Exercise requirements.
Within the records that follow, find every line containing the string "полусфера". Copy those lines.

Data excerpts
- Opening Delimiter -

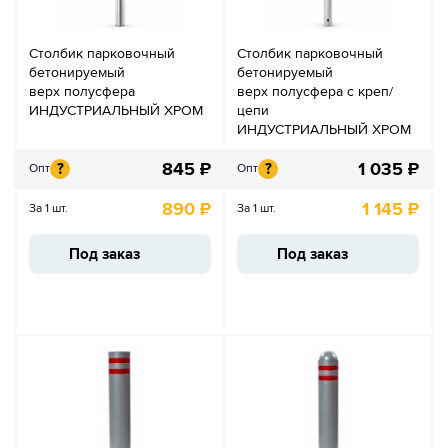
Столбик парковочный
Столбик парковочный
бетонируемый
бетонируемый
верх полусфера
верх полусфера с креп/
ИНДУСТРИАЛЬНЫЙ ХРОМ
цепи
ИНДУСТРИАЛЬНЫЙ ХРОМ
845
₽
1 035
₽
?
?
Опт
Опт
890
₽
1 145
₽
За 1 шт.
За 1 шт.
Под заказ
Под заказ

- Closing Delimiter -

Solved problem.
верх полусфера
верх полусфера с креп/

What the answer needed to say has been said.